L’archeologo Torrieri: il recupero del materiale crollato non può prescindere da uno studio strutturale

Storia delle chiese svelata dal sisma

La selezione delle pietre fa emergere elementi inediti sull’età degli edifici

L’AQUILA. Dalla selezione e smistamento delle macerie nelle chiese storiche dell’Aquila emergono elementi nuovi su quelle che erano le strutture originarie. In ragione di questo, il percorso di recupero del materiale crollato in chiese come Santa Maria di Collemaggio, Santa Maria del Suffragio e Santa Maria Paganica, non può prescindere da uno studio strutturale. Di qui la necessità di affidare ad archeologi come Vincenzo Torrieri anche il coordinamento delle operazioni di rimozione. «Mettiamo in campo dei sistemi integrati di intervento», spiega Torrieri, «che comportano un investimento importante dal punto di vista economico e delle risorse umane, con esperti in grado di agire a colpo d’occhio lavorando anche in condizioni climatiche avverse».

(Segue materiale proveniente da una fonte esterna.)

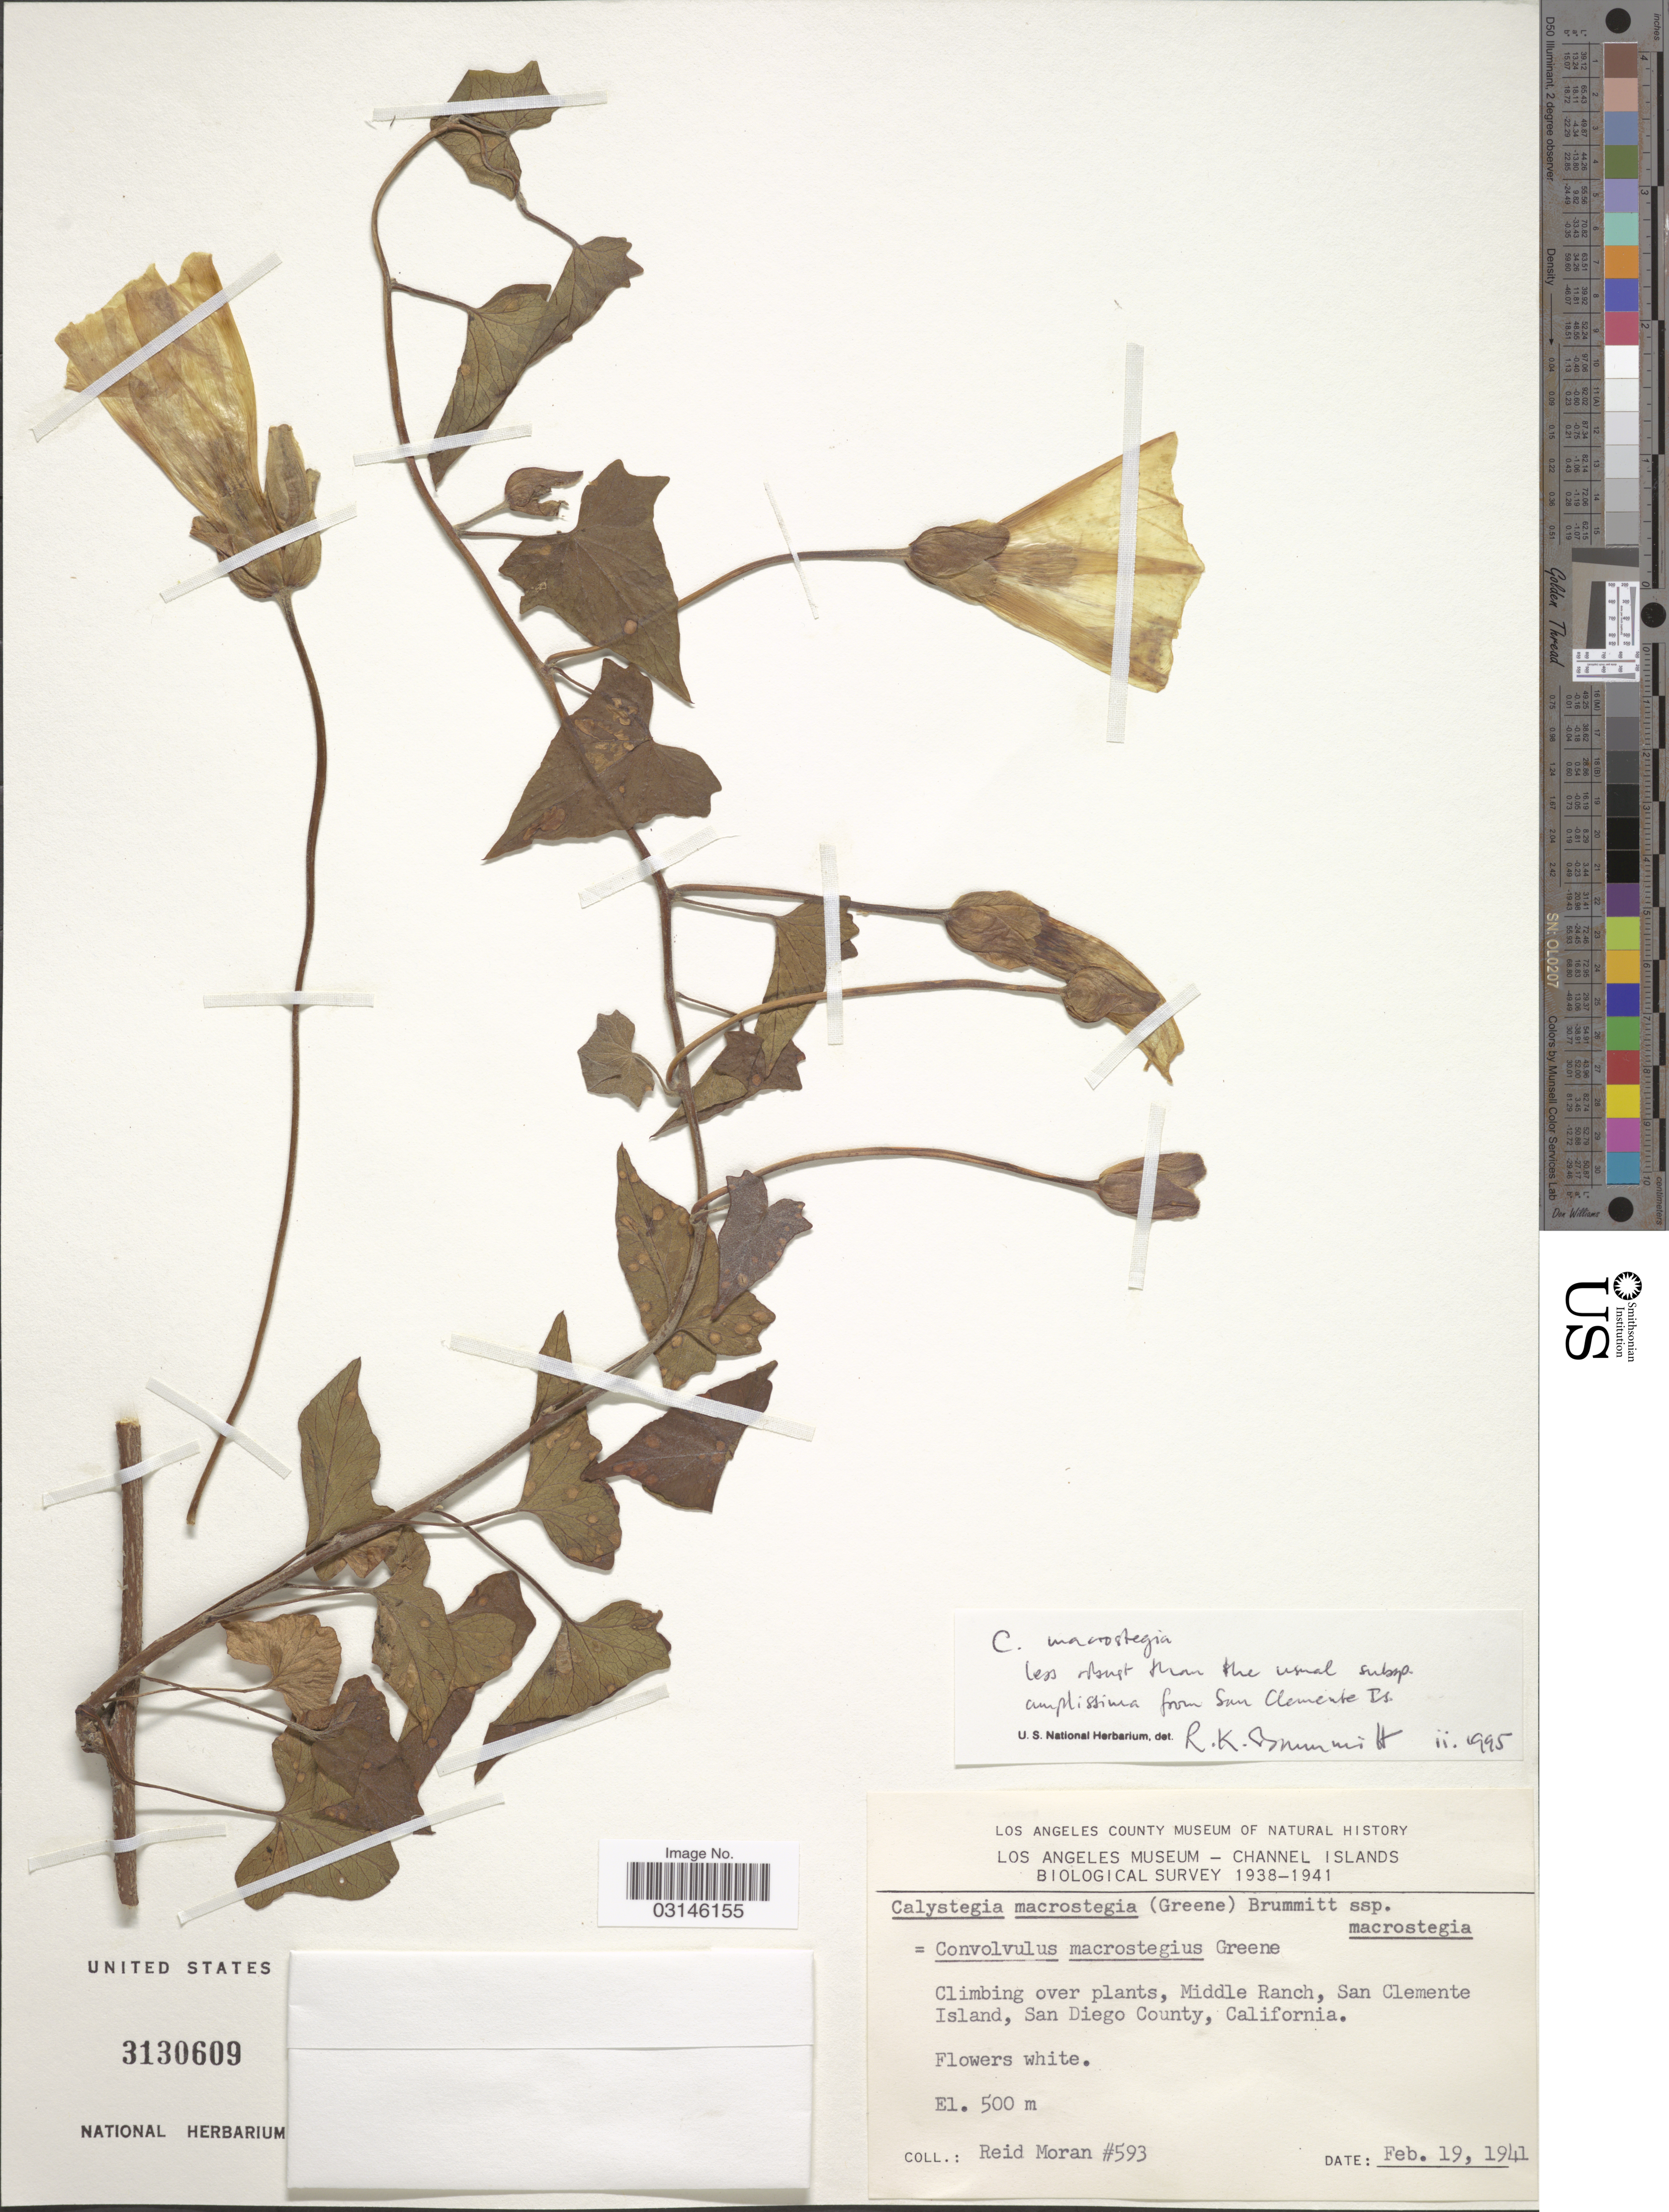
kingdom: Plantae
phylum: Tracheophyta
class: Magnoliopsida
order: Solanales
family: Convolvulaceae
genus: Calystegia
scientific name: Calystegia macrostegia subsp. amplissima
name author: Brummitt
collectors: R. Moran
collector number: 593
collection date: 1941-02-19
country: United States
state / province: California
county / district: San Diego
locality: Climbing over plants, Middle Ranch, San Clemente Island, San Diego County.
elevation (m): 500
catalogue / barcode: US 3130609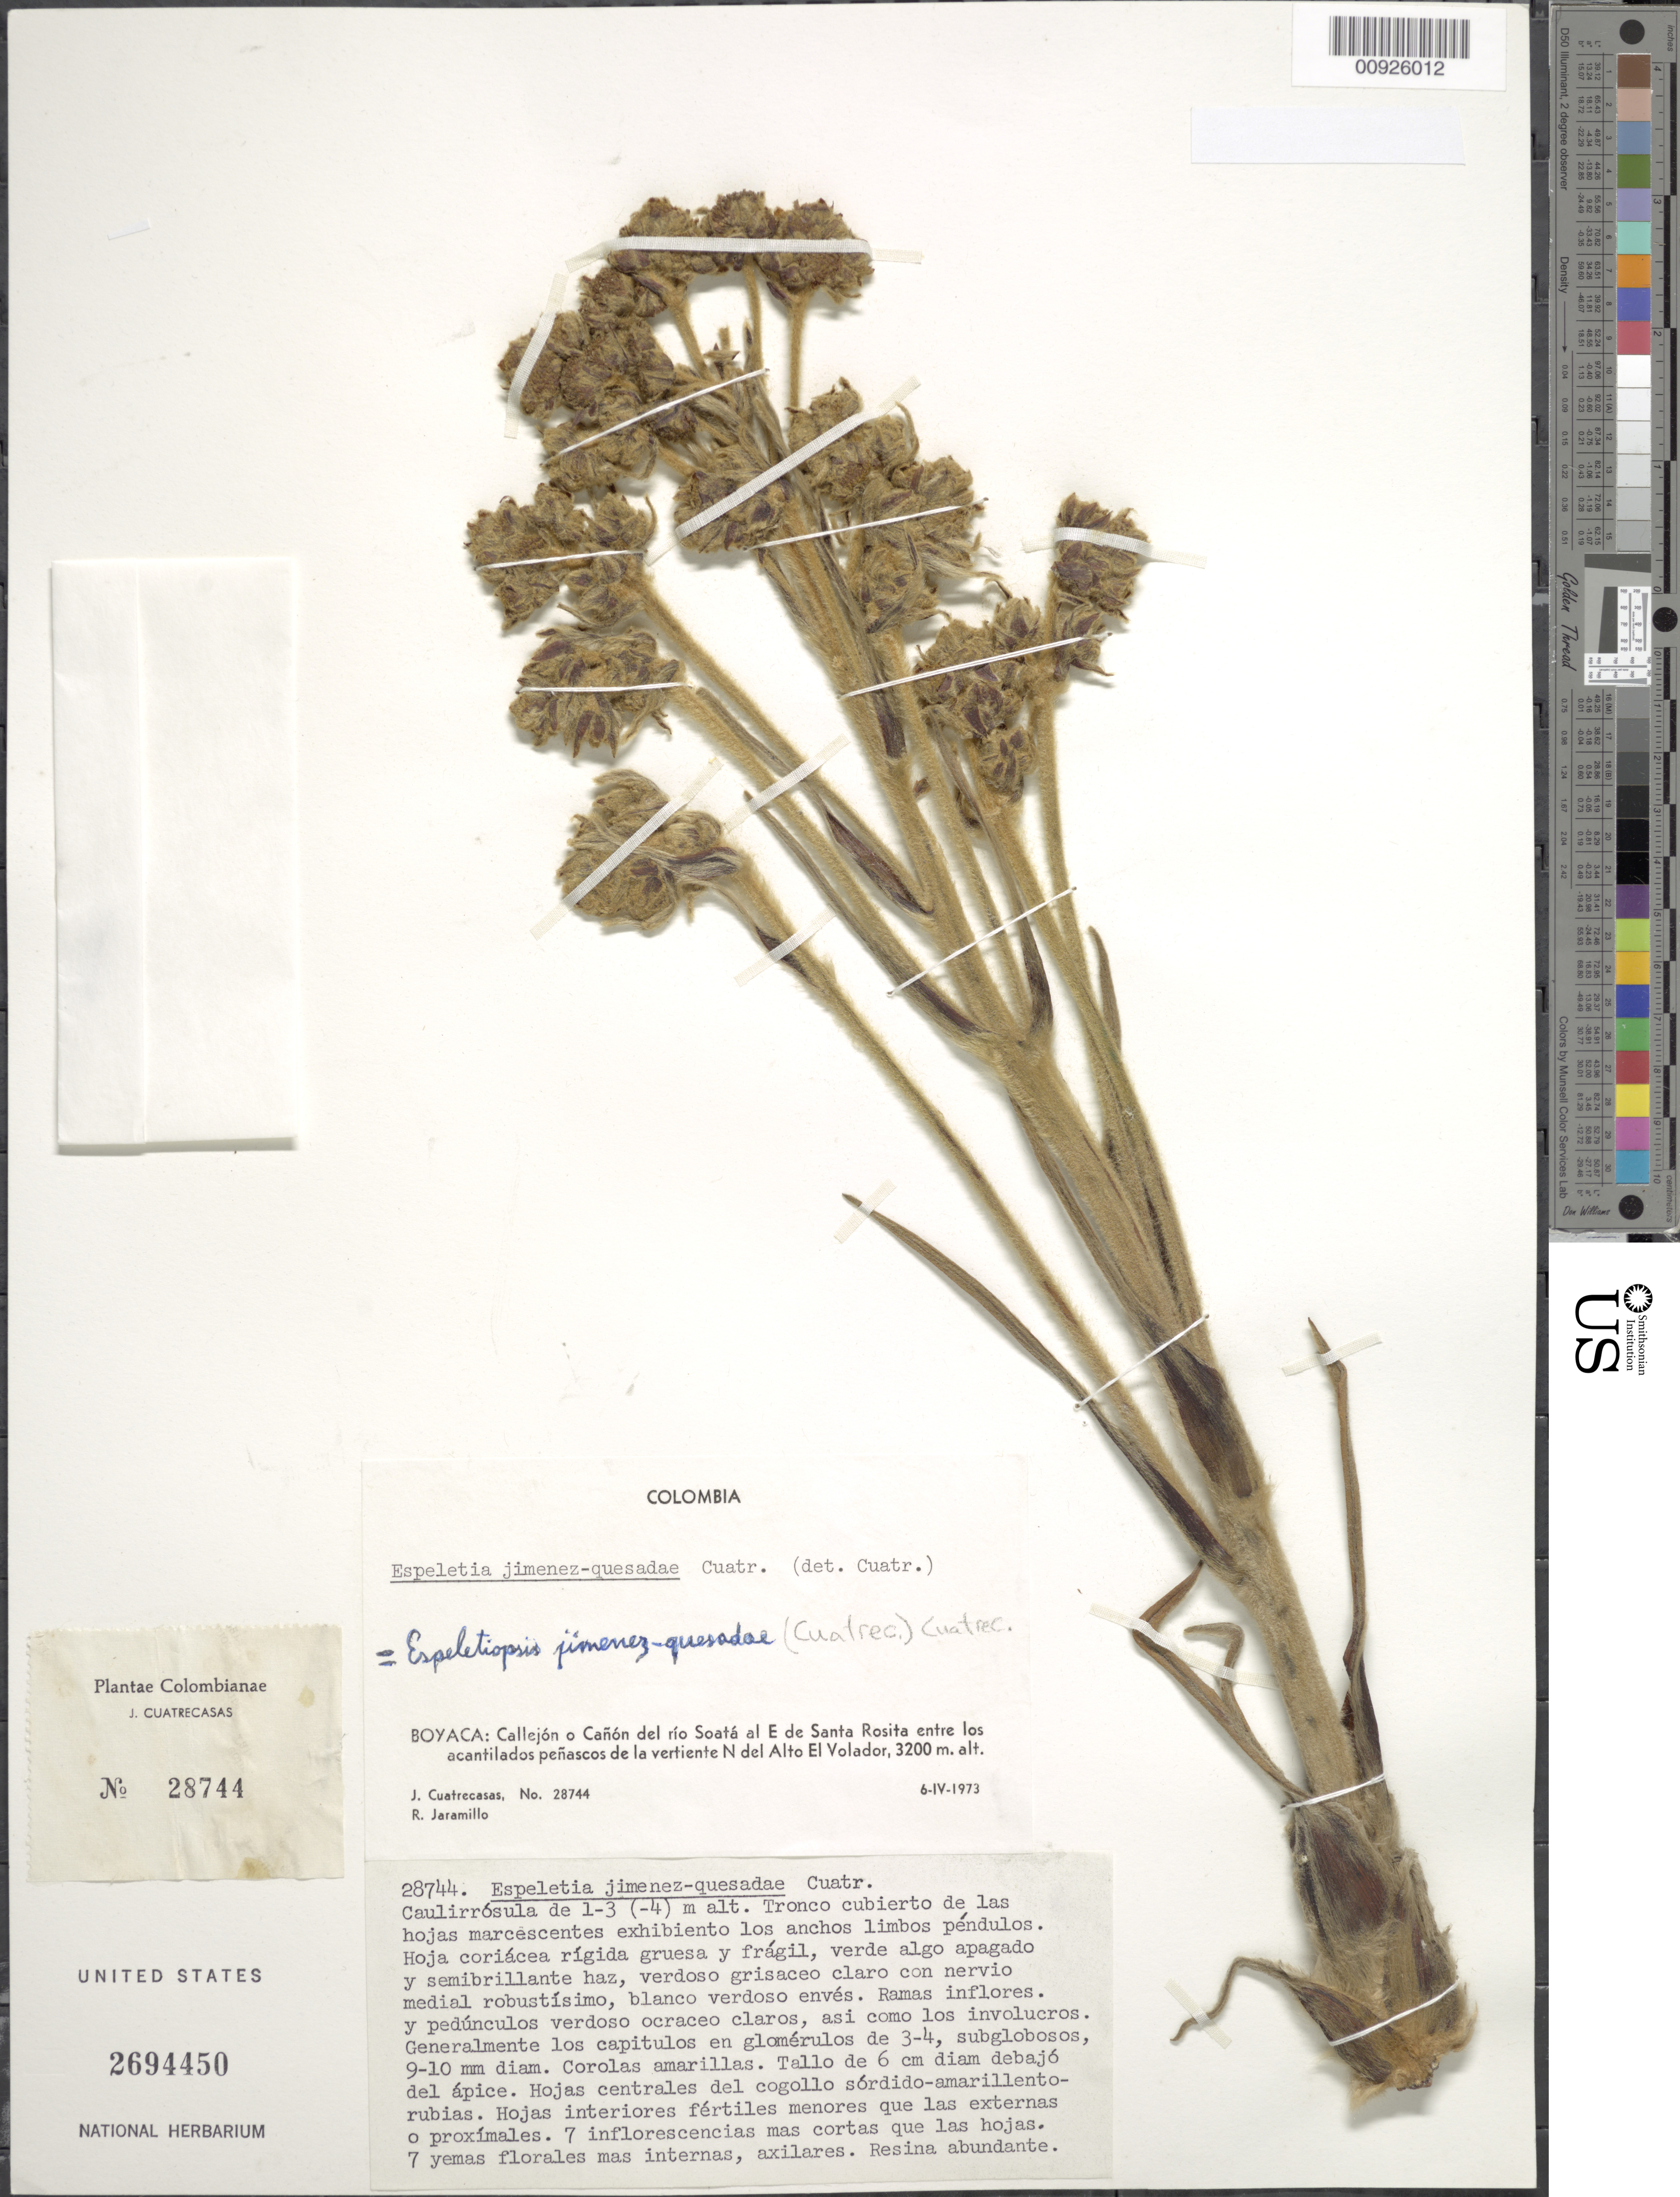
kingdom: Plantae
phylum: Tracheophyta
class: Magnoliopsida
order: Asterales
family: Asteraceae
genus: Espeletiopsis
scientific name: Espeletiopsis jimenez-quesadae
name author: (Cuatrec.) Cuatrec.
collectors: J. Cuatrecasas & R. Jaramillo M.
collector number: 28744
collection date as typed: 6 April 1973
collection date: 1973-04-06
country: Colombia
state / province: Boyacá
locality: Callejon del rio Soata al E de Santa Rosita entre los acantilados penascos de la vertiente N del Alto El Volador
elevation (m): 3200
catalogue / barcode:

Perché agire nelle chiese del centro storico spesso vuol dire lavorare in una struttura che non ha altro tetto che il cielo. «Abbiamo fatto i conti con ghiaccio, neve o semplice pioggia», continua Torrieri, «ma non abbiamo perso un solo giorno di lavoro». Una delle operazioni più complicate è stata quella che ha portato alla rimozione delle macerie di tutta l’area dell’altare. «Abbiamo assistito al crollo tout court del transetto», spiega, «per un motivo riconducibile a un intervento di restauro e consolidamento, condotto negli anni ’70. Un’azione che di fatto ha appesantito di cemento armato le nervature superiori tanto da causare la rottura dei pilastri portanti sotto l’effetto della compressione».

Ma dalla rimozione del materiale, per consentire il recupero delle opere d’arte, si può avviare uno studio alla ricerca di quella che era la pianta originaria della basilica. «La storia dell’Aquila», spiega, «passa per Collemaggio e dallo studio degli elementi architettonici possiamo apprendere informazioni interessanti in quanto, durante la ricostruzione della struttura, a seguito dei terremoti precedenti, sono stati utilizzati materiali recuperati dai vari crolli». Elementi a supporto della tesi che la navata originaria della basilica fosse ben più larga, con una struttura da tre a cinque arcate. Recenti azioni di recupero e consolidamento, secondo le indicazioni del vice-commissario ai beni Culturali, Luciano Marchetti, e delle soprintendenze, stanno interessando la chiesa di Santa Giusta di Bazzano.

Ma il complesso più danneggiato resta quello di Santa Maria Paganica. «Lì stiamo intervenendo utilizzando lo stesso nastro di separazione delle macerie», commenta Torrieri, «che ci ha portato alla riapertura di Santa Maria del Suffragio».